_What you have to do_
Reproduce each line of the items below without changing anything.

[Stored items from a collection]
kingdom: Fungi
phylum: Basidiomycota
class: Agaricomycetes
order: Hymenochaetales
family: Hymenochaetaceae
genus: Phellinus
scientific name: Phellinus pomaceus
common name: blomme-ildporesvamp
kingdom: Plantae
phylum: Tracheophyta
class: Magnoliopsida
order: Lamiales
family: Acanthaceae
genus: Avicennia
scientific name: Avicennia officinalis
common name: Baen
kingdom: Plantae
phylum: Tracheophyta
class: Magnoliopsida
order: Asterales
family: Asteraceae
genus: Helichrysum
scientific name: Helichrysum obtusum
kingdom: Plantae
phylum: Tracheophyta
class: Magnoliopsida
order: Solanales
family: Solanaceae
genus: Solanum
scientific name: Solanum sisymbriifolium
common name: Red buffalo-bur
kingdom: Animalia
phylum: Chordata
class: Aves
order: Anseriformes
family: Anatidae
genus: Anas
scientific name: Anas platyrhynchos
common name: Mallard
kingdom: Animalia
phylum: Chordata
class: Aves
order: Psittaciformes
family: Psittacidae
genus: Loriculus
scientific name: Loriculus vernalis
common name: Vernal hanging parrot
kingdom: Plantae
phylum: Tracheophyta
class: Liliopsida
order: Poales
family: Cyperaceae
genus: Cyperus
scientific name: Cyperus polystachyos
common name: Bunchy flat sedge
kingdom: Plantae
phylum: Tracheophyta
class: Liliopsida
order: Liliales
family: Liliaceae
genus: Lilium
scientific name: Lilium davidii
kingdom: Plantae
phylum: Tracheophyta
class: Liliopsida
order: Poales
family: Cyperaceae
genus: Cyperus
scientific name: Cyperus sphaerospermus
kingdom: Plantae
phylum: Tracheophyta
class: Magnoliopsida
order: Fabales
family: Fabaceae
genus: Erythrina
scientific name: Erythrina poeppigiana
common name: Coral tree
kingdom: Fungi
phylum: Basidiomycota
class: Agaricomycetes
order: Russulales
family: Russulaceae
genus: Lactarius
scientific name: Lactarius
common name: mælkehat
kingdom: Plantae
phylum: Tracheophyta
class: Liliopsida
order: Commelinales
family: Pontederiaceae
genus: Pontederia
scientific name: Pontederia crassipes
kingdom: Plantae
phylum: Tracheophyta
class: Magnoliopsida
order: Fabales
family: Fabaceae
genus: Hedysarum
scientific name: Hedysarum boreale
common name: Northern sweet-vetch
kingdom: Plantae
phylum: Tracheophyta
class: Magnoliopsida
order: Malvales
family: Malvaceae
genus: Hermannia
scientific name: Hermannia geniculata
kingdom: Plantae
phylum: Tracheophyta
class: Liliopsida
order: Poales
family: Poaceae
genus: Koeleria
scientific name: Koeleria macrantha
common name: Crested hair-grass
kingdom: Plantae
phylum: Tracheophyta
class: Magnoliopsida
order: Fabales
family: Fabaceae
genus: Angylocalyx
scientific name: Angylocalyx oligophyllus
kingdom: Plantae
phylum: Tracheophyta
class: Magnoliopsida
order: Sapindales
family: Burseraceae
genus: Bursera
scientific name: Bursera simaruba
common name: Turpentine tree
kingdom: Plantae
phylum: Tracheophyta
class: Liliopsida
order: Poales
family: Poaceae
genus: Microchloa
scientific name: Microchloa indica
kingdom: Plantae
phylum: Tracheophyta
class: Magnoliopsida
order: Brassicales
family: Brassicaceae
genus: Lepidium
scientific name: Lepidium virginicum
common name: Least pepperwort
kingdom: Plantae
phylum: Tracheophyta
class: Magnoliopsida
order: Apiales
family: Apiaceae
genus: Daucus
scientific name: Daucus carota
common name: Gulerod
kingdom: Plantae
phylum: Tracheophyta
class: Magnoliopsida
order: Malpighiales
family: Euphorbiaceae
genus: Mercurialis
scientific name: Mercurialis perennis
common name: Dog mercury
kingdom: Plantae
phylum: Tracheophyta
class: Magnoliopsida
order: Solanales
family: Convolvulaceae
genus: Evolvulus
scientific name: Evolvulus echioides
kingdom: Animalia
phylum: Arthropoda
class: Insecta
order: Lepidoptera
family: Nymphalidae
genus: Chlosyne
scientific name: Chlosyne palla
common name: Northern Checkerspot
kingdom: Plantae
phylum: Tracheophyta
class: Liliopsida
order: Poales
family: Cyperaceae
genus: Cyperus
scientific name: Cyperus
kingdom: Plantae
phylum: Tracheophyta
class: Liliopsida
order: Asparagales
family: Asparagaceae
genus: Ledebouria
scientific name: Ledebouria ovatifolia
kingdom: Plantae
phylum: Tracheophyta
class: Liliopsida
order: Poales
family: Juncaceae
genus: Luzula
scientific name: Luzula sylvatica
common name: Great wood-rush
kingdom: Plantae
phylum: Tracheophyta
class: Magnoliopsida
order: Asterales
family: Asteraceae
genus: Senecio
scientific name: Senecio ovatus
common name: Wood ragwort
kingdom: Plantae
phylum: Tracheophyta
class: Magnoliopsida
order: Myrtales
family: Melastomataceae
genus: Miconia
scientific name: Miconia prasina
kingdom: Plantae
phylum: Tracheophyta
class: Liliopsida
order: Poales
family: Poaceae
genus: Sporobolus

_Reply_
kingdom: Fungi
phylum: Basidiomycota
class: Agaricomycetes
order: Hymenochaetales
family: Hymenochaetaceae
genus: Phellinus
scientific name: Phellinus pomaceus
common name: blomme-ildporesvamp
kingdom: Plantae
phylum: Tracheophyta
class: Magnoliopsida
order: Lamiales
family: Acanthaceae
genus: Avicennia
scientific name: Avicennia officinalis
common name: Baen
kingdom: Plantae
phylum: Tracheophyta
class: Magnoliopsida
order: Asterales
family: Asteraceae
genus: Helichrysum
scientific name: Helichrysum obtusum
kingdom: Plantae
phylum: Tracheophyta
class: Magnoliopsida
order: Solanales
family: Solanaceae
genus: Solanum
scientific name: Solanum sisymbriifolium
common name: Red buffalo-bur
kingdom: Animalia
phylum: Chordata
class: Aves
order: Anseriformes
family: Anatidae
genus: Anas
scientific name: Anas platyrhynchos
common name: Mallard
kingdom: Animalia
phylum: Chordata
class: Aves
order: Psittaciformes
family: Psittacidae
genus: Loriculus
scientific name: Loriculus vernalis
common name: Vernal hanging parrot
kingdom: Plantae
phylum: Tracheophyta
class: Liliopsida
order: Poales
family: Cyperaceae
genus: Cyperus
scientific name: Cyperus polystachyos
common name: Bunchy flat sedge
kingdom: Plantae
phylum: Tracheophyta
class: Liliopsida
order: Liliales
family: Liliaceae
genus: Lilium
scientific name: Lilium davidii
kingdom: Plantae
phylum: Tracheophyta
class: Liliopsida
order: Poales
family: Cyperaceae
genus: Cyperus
scientific name: Cyperus sphaerospermus
kingdom: Plantae
phylum: Tracheophyta
class: Magnoliopsida
order: Fabales
family: Fabaceae
genus: Erythrina
scientific name: Erythrina poeppigiana
common name: Coral tree
kingdom: Fungi
phylum: Basidiomycota
class: Agaricomycetes
order: Russulales
family: Russulaceae
genus: Lactarius
scientific name: Lactarius
common name: mælkehat
kingdom: Plantae
phylum: Tracheophyta
class: Liliopsida
order: Commelinales
family: Pontederiaceae
genus: Pontederia
scientific name: Pontederia crassipes
kingdom: Plantae
phylum: Tracheophyta
class: Magnoliopsida
order: Fabales
family: Fabaceae
genus: Hedysarum
scientific name: Hedysarum boreale
common name: Northern sweet-vetch
kingdom: Plantae
phylum: Tracheophyta
class: Magnoliopsida
order: Malvales
family: Malvaceae
genus: Hermannia
scientific name: Hermannia geniculata
kingdom: Plantae
phylum: Tracheophyta
class: Liliopsida
order: Poales
family: Poaceae
genus: Koeleria
scientific name: Koeleria macrantha
common name: Crested hair-grass
kingdom: Plantae
phylum: Tracheophyta
class: Magnoliopsida
order: Fabales
family: Fabaceae
genus: Angylocalyx
scientific name: Angylocalyx oligophyllus
kingdom: Plantae
phylum: Tracheophyta
class: Magnoliopsida
order: Sapindales
family: Burseraceae
genus: Bursera
scientific name: Bursera simaruba
common name: Turpentine tree
kingdom: Plantae
phylum: Tracheophyta
class: Liliopsida
order: Poales
family: Poaceae
genus: Microchloa
scientific name: Microchloa indica
kingdom: Plantae
phylum: Tracheophyta
class: Magnoliopsida
order: Brassicales
family: Brassicaceae
genus: Lepidium
scientific name: Lepidium virginicum
common name: Least pepperwort
kingdom: Plantae
phylum: Tracheophyta
class: Magnoliopsida
order: Apiales
family: Apiaceae
genus: Daucus
scientific name: Daucus carota
common name: Gulerod
kingdom: Plantae
phylum: Tracheophyta
class: Magnoliopsida
order: Malpighiales
family: Euphorbiaceae
genus: Mercurialis
scientific name: Mercurialis perennis
common name: Dog mercury
kingdom: Plantae
phylum: Tracheophyta
class: Magnoliopsida
order: Solanales
family: Convolvulaceae
genus: Evolvulus
scientific name: Evolvulus echioides
kingdom: Animalia
phylum: Arthropoda
class: Insecta
order: Lepidoptera
family: Nymphalidae
genus: Chlosyne
scientific name: Chlosyne palla
common name: Northern Checkerspot
kingdom: Plantae
phylum: Tracheophyta
class: Liliopsida
order: Poales
family: Cyperaceae
genus: Cyperus
scientific name: Cyperus
kingdom: Plantae
phylum: Tracheophyta
class: Liliopsida
order: Asparagales
family: Asparagaceae
genus: Ledebouria
scientific name: Ledebouria ovatifolia
kingdom: Plantae
phylum: Tracheophyta
class: Liliopsida
order: Poales
family: Juncaceae
genus: Luzula
scientific name: Luzula sylvatica
common name: Great wood-rush
kingdom: Plantae
phylum: Tracheophyta
class: Magnoliopsida
order: Asterales
family: Asteraceae
genus: Senecio
scientific name: Senecio ovatus
common name: Wood ragwort
kingdom: Plantae
phylum: Tracheophyta
class: Magnoliopsida
order: Myrtales
family: Melastomataceae
genus: Miconia
scientific name: Miconia prasina
kingdom: Plantae
phylum: Tracheophyta
class: Liliopsida
order: Poales
family: Poaceae
genus: Sporobolus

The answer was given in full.